**Provided records:**

━━━━━━━━━━━━━━━━━━━━

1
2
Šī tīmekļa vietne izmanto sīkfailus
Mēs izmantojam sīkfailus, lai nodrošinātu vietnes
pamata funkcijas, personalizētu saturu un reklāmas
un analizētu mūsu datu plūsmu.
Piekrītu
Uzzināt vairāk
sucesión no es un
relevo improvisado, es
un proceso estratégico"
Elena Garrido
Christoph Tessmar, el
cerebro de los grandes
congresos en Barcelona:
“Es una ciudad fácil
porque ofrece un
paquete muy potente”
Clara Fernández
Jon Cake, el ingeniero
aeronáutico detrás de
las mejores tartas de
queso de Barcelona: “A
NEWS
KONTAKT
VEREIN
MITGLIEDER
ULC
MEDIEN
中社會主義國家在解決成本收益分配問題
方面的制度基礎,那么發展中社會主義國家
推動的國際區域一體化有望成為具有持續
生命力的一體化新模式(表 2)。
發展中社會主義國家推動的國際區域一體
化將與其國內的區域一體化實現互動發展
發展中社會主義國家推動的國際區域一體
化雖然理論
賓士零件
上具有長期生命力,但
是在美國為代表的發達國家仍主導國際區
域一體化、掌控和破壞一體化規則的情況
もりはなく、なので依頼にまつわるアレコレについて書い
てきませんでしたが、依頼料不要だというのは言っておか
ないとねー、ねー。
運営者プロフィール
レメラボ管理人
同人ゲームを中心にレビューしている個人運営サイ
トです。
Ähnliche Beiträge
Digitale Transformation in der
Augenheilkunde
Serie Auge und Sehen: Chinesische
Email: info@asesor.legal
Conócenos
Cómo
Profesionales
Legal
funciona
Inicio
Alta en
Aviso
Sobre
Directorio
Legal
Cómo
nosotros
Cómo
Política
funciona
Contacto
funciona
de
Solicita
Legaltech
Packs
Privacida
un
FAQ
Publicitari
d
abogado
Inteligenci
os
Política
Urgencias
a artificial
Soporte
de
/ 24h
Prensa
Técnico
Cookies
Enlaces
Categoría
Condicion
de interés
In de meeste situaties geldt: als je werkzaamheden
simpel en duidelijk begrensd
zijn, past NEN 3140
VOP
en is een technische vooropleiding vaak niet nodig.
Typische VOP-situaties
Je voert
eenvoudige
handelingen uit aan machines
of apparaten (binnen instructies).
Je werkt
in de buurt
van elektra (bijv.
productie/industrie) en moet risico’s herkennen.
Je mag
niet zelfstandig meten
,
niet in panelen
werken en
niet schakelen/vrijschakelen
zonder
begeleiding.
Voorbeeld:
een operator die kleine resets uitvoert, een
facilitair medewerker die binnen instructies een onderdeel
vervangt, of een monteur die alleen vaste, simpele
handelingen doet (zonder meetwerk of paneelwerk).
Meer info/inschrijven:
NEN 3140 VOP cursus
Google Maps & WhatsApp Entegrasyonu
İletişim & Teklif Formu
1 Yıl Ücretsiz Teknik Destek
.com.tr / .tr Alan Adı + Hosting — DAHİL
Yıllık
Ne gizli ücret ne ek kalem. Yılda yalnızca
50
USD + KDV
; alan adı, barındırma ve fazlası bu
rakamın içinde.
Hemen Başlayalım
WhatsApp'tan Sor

━━━━━━━━━━━━━━━━━━━━

**Directive:** Reproduce every line above word for word, keeping the original line breaks and order.

**Task output:**
1
2
Šī tīmekļa vietne izmanto sīkfailus
Mēs izmantojam sīkfailus, lai nodrošinātu vietnes
pamata funkcijas, personalizētu saturu un reklāmas
un analizētu mūsu datu plūsmu.
Piekrītu
Uzzināt vairāk
sucesión no es un
relevo improvisado, es
un proceso estratégico"
Elena Garrido
Christoph Tessmar, el
cerebro de los grandes
congresos en Barcelona:
“Es una ciudad fácil
porque ofrece un
paquete muy potente”
Clara Fernández
Jon Cake, el ingeniero
aeronáutico detrás de
las mejores tartas de
queso de Barcelona: “A
NEWS
KONTAKT
VEREIN
MITGLIEDER
ULC
MEDIEN
中社會主義國家在解決成本收益分配問題
方面的制度基礎,那么發展中社會主義國家
推動的國際區域一體化有望成為具有持續
生命力的一體化新模式(表 2)。
發展中社會主義國家推動的國際區域一體
化將與其國內的區域一體化實現互動發展
發展中社會主義國家推動的國際區域一體
化雖然理論
賓士零件
上具有長期生命力,但
是在美國為代表的發達國家仍主導國際區
域一體化、掌控和破壞一體化規則的情況
もりはなく、なので依頼にまつわるアレコレについて書い
てきませんでしたが、依頼料不要だというのは言っておか
ないとねー、ねー。
運営者プロフィール
レメラボ管理人
同人ゲームを中心にレビューしている個人運営サイ
トです。
Ähnliche Beiträge
Digitale Transformation in der
Augenheilkunde
Serie Auge und Sehen: Chinesische
Email: info@asesor.legal
Conócenos
Cómo
Profesionales
Legal
funciona
Inicio
Alta en
Aviso
Sobre
Directorio
Legal
Cómo
nosotros
Cómo
Política
funciona
Contacto
funciona
de
Solicita
Legaltech
Packs
Privacida
un
FAQ
Publicitari
d
abogado
Inteligenci
os
Política
Urgencias
a artificial
Soporte
de
/ 24h
Prensa
Técnico
Cookies
Enlaces
Categoría
Condicion
de interés
In de meeste situaties geldt: als je werkzaamheden
simpel en duidelijk begrensd
zijn, past NEN 3140
VOP
en is een technische vooropleiding vaak niet nodig.
Typische VOP-situaties
Je voert
eenvoudige
handelingen uit aan machines
of apparaten (binnen instructies).
Je werkt
in de buurt
van elektra (bijv.
productie/industrie) en moet risico’s herkennen.
Je mag
niet zelfstandig meten
,
niet in panelen
werken en
niet schakelen/vrijschakelen
zonder
begeleiding.
Voorbeeld:
een operator die kleine resets uitvoert, een
facilitair medewerker die binnen instructies een onderdeel
vervangt, of een monteur die alleen vaste, simpele
handelingen doet (zonder meetwerk of paneelwerk).
Meer info/inschrijven:
NEN 3140 VOP cursus
Google Maps & WhatsApp Entegrasyonu
İletişim & Teklif Formu
1 Yıl Ücretsiz Teknik Destek
.com.tr / .tr Alan Adı + Hosting — DAHİL
Yıllık
Ne gizli ücret ne ek kalem. Yılda yalnızca
50
USD + KDV
; alan adı, barındırma ve fazlası bu
rakamın içinde.
Hemen Başlayalım
WhatsApp'tan Sor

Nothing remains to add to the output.